EXERCISE SET –
[1] In the passage on board membership and ownership in Malaysian companies, what is the average level of government ownership for the sample?
[2] Continue the passage on board membership and ownership in Malaysian companies, beginning immediately after its final sentence.

Table I also shows that on the average, companies in Malaysia appoint about three government officers to be board members. This method of government connection with business entity is more common compare to the appointment of politicians as board members (the number is less than 1). IO is quite high, with an average of about 48.50 percent, government ownership on average about 9.50 percent for our sample and foreign ownership is around 2.50 percent.
This study used multiple regression analysis to test the research model. Several assumptions in the regression analysis have been tested to ensure that data fulfill the normality and homoscedasticity assumption. Additionally, based on the Pearson bivariate correlation among independent variables, it shows that data do not have multicollinearity problems. The detail of the correlation information is presented in Table II.

DATASET EXTRACT –

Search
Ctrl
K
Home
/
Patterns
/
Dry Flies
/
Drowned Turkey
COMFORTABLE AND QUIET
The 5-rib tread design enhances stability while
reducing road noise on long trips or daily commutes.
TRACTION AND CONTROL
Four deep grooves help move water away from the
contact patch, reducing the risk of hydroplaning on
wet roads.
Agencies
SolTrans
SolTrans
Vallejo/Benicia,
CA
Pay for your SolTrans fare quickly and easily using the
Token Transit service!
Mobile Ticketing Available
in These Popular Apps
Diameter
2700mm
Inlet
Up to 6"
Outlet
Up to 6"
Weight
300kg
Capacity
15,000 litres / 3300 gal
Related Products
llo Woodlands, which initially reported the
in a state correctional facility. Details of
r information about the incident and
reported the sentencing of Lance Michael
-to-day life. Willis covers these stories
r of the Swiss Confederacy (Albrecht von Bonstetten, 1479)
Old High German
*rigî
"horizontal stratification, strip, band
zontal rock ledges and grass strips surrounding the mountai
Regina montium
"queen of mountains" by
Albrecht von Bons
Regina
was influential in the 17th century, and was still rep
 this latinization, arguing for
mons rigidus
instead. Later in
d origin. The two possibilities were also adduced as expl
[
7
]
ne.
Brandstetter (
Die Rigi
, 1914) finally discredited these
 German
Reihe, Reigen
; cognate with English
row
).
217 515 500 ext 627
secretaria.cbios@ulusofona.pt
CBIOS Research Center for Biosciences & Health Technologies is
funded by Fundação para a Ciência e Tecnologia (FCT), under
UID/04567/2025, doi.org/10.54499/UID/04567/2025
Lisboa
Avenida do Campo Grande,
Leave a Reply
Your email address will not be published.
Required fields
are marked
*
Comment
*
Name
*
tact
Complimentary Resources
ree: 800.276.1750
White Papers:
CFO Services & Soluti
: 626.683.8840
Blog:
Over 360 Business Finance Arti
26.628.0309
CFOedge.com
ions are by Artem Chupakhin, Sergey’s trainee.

RESPONSES TO THE EXERCISE –
[1] About 9.50 percent.

[2]
Table II shows that even though IO has correlation with government ownership (GOV), however the correlation is low, at 26.60 percent (i.e. at 0.266) which suggest there is no issue of multicollinearity among the two variables in our sample. Similarly, in the case of family firm (FAMILY) and IO. Even though there is correlation, at 4.3 percent, however the correlation is very low. These findings suggest the link between IO and GOV as well as between IO and FAMILY is not a problem. Table II also shows that PCC1 (BOD members also being members of the political party of the ruling government) and PCC2 (BOD members also being government officers) are only correlated with GOV up to an accepted level (at 3.1 and 39.5 percent, respectively, i.e. less than the multicollinearity level of 80 percent). Absence of multicollinearity between PCC1 and PCC2 with GOV might be because political party members or government officers representing the government on the BOD of firms were not assigned matching to the level of the government ownership (GOV) but based on other considerations.
Table III presents the multiple regression results for our research model. The third column present results on the relationship between PCC1 and moderating variables (IND×PCC1 and IO×PCC1) with PERFORM based on ROA in the presence of control variables. The last column present results on the relationship between PCC1 and moderating variables with PERFORM based on TQ in the presence of control variables. In Table III, PCC1 is measured based on number of BOD members also being members of a political party of the ruling government.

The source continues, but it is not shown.